Life, love and heartbreak in a Congolese community

The beauty of Ubuntu — In her Sony World Photography Award-winning project Ubuntu, Rebecca Fertinel captures the collective spirit of a Congolese community in Belgium.

“‘Ubuntu is the notion that you really only become human when you are connected to everything and everyone,” explains photographer Rebecca Fertinel of the meaning behind the title of her project.

Often translated as “I am because we are” or “humanity towards others”, the Nguni Bantu term is also used in a more philosophical sense to mean “the belief in a universal bond of sharing that connects all humanity”. 

Fertinel was first introduced to the word when she was invited to a wedding in August 2015 by her friend Tracy, a Belgian of Congolese descent. Initially, she had no plans to do a project, but says the series evolved naturally from there. Over the next three years, Fertinel attended numerous events and gatherings, capturing moments of joy and pain.

“When the series became something, I realised that I wanted to show relationships between humans and how cultures are defined,” says Fertinel.

Born in Romania and raised in Belgium, Fertinel’s interest has long been rooted in art. Having found an outlet in photography, Fertinel says she’s especially drawn to people’s connection with others in her work, and the nuances of human interaction – “the ways people act, perceive, think or feel in varying life events”.

In this series, the concept of Ubuntu also relates to the desire to belong to a group and maintain a collective identity despite changing environments. Through Fertinel’s lens, we ourselves become immersed within this group dynamic: witnessing the endless cycle of life and death, joy and sadness, love and heartbreak.

“This project wants to place the viewer inside an environment that most have experienced at one time or another for a wedding, party or a wake. A place where the emotions are what is important and the flaws of the room overlooked,” says Fertinel.

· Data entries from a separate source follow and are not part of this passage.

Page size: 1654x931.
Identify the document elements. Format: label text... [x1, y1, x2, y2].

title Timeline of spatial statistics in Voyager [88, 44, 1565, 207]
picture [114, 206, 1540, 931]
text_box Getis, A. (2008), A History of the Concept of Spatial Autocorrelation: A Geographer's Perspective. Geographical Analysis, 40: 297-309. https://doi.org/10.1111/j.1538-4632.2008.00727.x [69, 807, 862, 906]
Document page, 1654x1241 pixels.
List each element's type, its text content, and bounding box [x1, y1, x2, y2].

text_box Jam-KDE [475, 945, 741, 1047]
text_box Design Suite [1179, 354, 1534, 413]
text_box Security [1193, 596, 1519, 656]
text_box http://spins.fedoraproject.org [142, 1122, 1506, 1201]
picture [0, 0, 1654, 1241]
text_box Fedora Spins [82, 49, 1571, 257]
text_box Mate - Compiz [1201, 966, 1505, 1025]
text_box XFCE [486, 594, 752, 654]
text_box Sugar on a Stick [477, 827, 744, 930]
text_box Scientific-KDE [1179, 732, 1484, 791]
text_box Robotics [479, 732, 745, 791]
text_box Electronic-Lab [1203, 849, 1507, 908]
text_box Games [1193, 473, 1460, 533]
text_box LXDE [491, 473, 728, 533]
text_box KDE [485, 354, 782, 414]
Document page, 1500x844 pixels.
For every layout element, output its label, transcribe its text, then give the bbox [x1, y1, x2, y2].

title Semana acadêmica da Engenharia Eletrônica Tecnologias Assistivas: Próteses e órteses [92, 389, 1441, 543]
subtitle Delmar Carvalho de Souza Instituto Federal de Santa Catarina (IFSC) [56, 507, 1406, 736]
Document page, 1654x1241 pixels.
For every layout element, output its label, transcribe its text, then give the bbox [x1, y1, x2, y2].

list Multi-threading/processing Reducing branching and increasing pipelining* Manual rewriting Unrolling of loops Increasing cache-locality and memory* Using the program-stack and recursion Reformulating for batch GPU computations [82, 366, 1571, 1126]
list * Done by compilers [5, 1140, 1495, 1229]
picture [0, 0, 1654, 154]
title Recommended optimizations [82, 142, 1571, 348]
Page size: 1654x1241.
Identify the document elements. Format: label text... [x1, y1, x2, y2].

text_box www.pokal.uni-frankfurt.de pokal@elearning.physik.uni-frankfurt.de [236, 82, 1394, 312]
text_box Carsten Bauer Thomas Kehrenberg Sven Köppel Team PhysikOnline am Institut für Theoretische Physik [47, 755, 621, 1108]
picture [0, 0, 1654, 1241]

“Everyone in a similar situation has experienced the desire to connect with certain traditions on the one hand, while simultaneously feeling different and no longer seamlessly connected with the old culture on the other hand.”

The sense of belonging is integral to the community, and Fertinel uses the phrase, “Ni congolais, ni belge” to refer to this dual state of identity that is inextricably tied to two places. Ubuntu – the coming together as a community – is about helping each other become whole through the recognition and appreciation of individual uniqueness and differences.

As an outsider entering the group for the first time, Fertinel says she was warmly received and free to photograph as she pleased, leading her to realise her core motivation in photography: “I lost the feeling of what kind of photographer I wanted to be during my studies and I rediscovered myself while photographing those moments [for Ubuntu]… looking for relations between each other and details, uncanny movements. Humanity, strength, warmth and individuals.”

“Within the group, the individual feels strong, but outside the group, he or she will feel lonely and deviant. We need each other. Everyone is looking for a place in life. That is the beauty of Ubuntu.”


Rebecca Fertinel’s series Ubuntu: I Am Because We Are was awarded First place in the Professional Brief category of the 2019 Sony World Photography Awards.